** Recorded information follows **

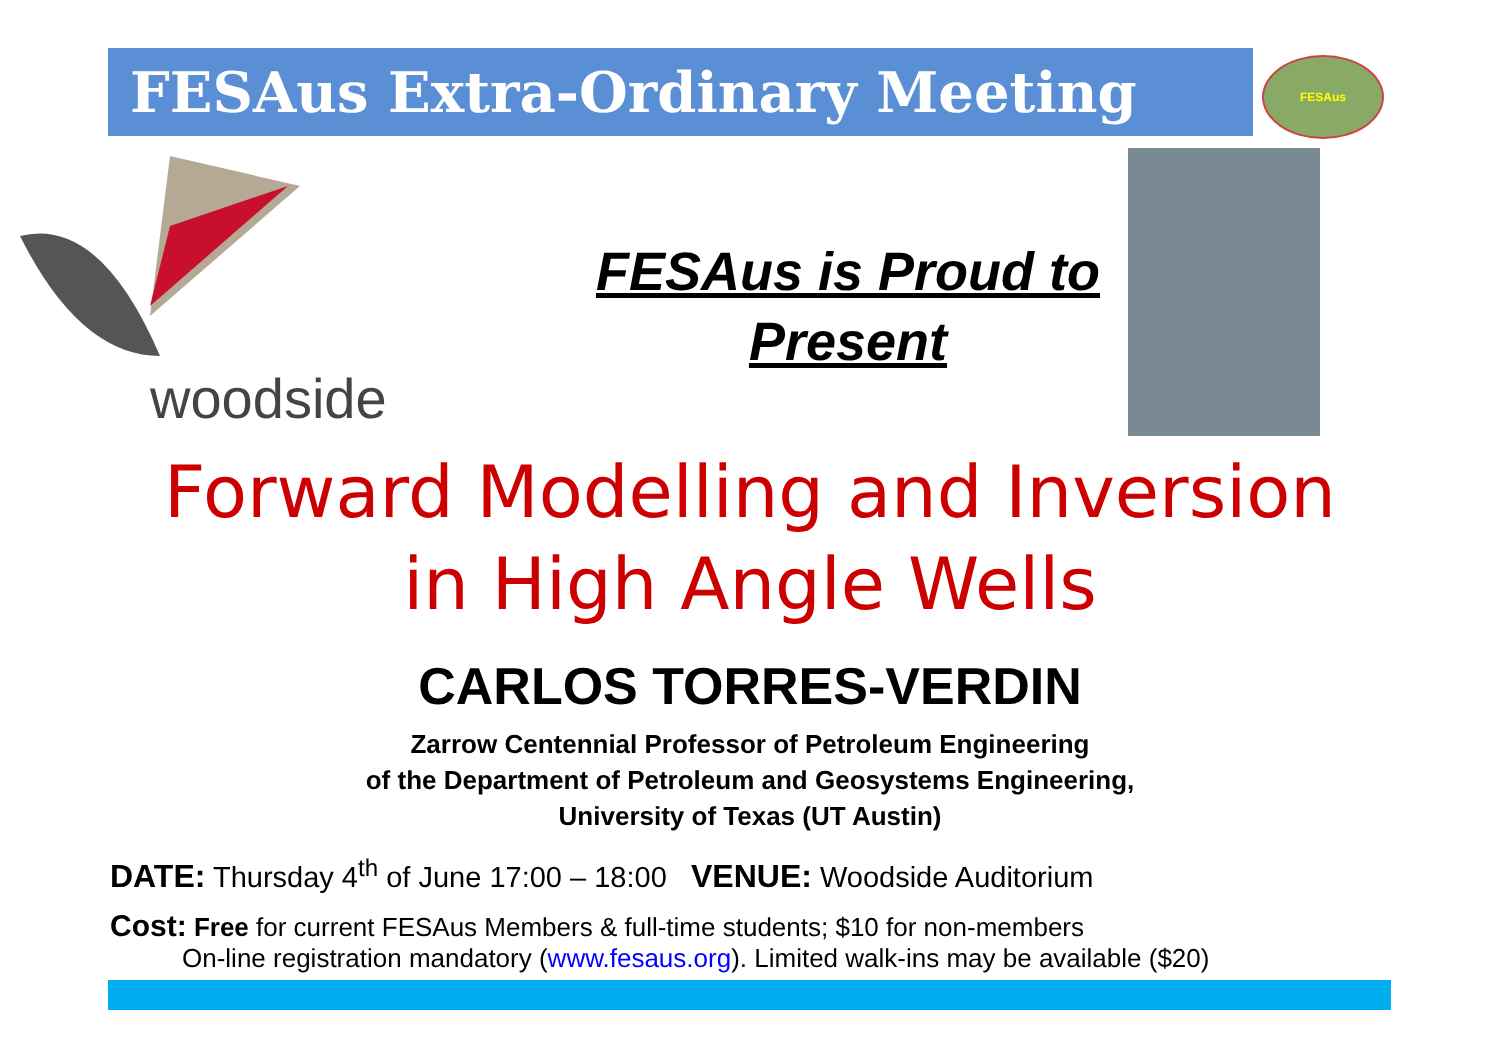FESAus Extra-Ordinary Meeting
FESAus
woodside
FESAus is Proud to
Present
Forward Modelling and Inversion
in High Angle Wells
CARLOS TORRES-VERDIN
Zarrow Centennial Professor of Petroleum Engineering
of the Department of Petroleum and Geosystems Engineering,
University of Texas (UT Austin)
DATE: Thursday 4<sup>th</sup> of June 17:00 – 18:00 VENUE: Woodside Auditorium
Cost: Free for current FESAus Members & full-time students; $10 for non-members
On-line registration mandatory (www.fesaus.org). Limited walk-ins may be available ($20)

** End of Recorded information **

■ Your assignment ■
Without any of the pictures, reproduce the listing above exactly.

■ Answer to this exercise ■
FESAus Extra-Ordinary Meeting
FESAus
woodside
FESAus is Proud to
Present
Forward Modelling and Inversion
in High Angle Wells
CARLOS TORRES-VERDIN
Zarrow Centennial Professor of Petroleum Engineering
of the Department of Petroleum and Geosystems Engineering,
University of Texas (UT Austin)
DATE: Thursday 4<sup>th</sup> of June 17:00 – 18:00 VENUE: Woodside Auditorium
Cost: Free for current FESAus Members & full-time students; $10 for non-members
On-line registration mandatory (www.fesaus.org). Limited walk-ins may be available ($20)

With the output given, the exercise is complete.